* [What this task involves]: Going through the entries below, find how many lines hold "Устойчивость", then give that number alone.

* [Task input]:
▶
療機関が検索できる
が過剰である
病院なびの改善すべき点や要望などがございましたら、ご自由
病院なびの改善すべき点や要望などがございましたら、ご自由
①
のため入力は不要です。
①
◀
▶
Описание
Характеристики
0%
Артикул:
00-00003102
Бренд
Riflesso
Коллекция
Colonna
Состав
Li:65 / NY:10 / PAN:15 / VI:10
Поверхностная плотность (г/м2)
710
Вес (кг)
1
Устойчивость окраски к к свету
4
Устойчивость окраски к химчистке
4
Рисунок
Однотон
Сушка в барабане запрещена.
◀
▶
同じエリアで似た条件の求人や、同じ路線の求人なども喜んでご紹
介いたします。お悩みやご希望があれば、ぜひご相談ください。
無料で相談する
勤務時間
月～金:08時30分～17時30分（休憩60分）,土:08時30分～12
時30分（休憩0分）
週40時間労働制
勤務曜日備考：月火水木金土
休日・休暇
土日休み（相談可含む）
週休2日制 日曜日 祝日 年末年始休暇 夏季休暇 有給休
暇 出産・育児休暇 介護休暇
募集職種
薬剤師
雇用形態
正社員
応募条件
◀
* [Output of the task]: 2